Rockhaven provided a gorgeous - and once isolated - setting for them, in a relatively sprawling campus of Spanish Revival buildings (many of which were subsequently purchased by Richards for the ever-growing expansion of Rockhaven)...



...full of statues...



...and fountains...



...but also intricately landscaped gardens...



...which were painstakingly maintained until the end.



Next door to the main house, "The Rose" was a cottage for some of the sanitarium's more affluent residents...



...an example of one of the properties acquired and added to the sanitarium's facilities...



...whose entire structure was actually rotated to face inwards towards the gardens rather than outwards towards the street.



The pathways are relatively simple now, much of the landscaping having been lost without the resources to maintain it.



In fact, most of the maintenance of the property is done now by volunteers...



...who try to protect it from intruders and vandalism...



...as well as do a bit of painting...



...arrangement of furniture, and whatever other simple upkeep necessary...



...until the budget comes through to fully restore it.



The hope is that it will be turned into a public park (instead of, say, condos, or worse yet, demolition)...



...to open it to the public once again...



...since the sanitarium once welcomed visitors of all sorts, from singing chorales...



...to shoppers interested in purchasing the crafts created by its residents as part of their art therapy.

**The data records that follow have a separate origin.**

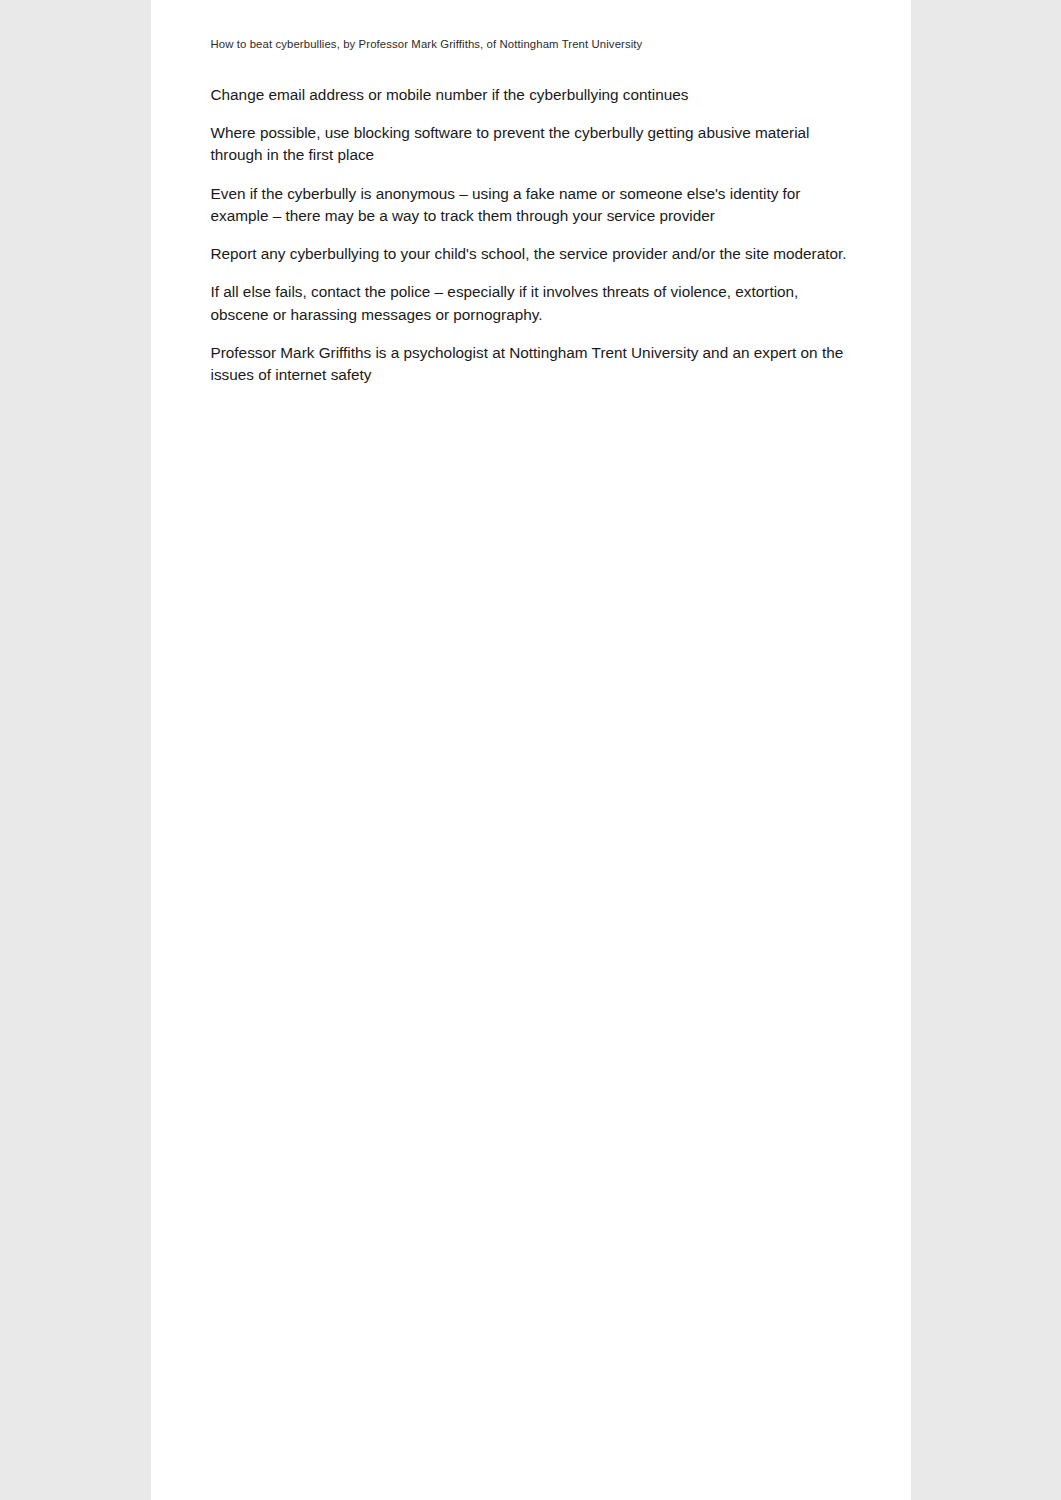How to beat cyberbullies, by Professor Mark Griffiths, of Nottingham Trent University
Change email address or mobile number if the cyberbullying continues
Where possible, use blocking software to prevent the cyberbully getting abusive material through in the first place
Even if the cyberbully is anonymous – using a fake name or someone else's identity for example – there may be a way to track them through your service provider
Report any cyberbullying to your child's school, the service provider and/or the site moderator.
If all else fails, contact the police – especially if it involves threats of violence, extortion, obscene or harassing messages or pornography.
Professor Mark Griffiths is a psychologist at Nottingham Trent University and an expert on the issues of internet safety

But now, it is protectively locked...



...and many of the uneven walkways are protectively blocked.



The outside of the sanitarium is peaceful...



...recalling the healing powers of sitting in the sunlight...



...and breathing in the mountain air.



But right now, it's not entirely safe to wander around, with many water pipes and electrical and gas lines running along the exteriors of the structures...



...and many more repairs to be made.

From the outside, Rockhaven Sanitarium doesn't seem like such a bad place to be sent, to live out one's final days.

But from the inside, you can understand why some of its residents - including Marilyn Monroe's mother, who famously tried to commit suicide and escape - wanted to get out.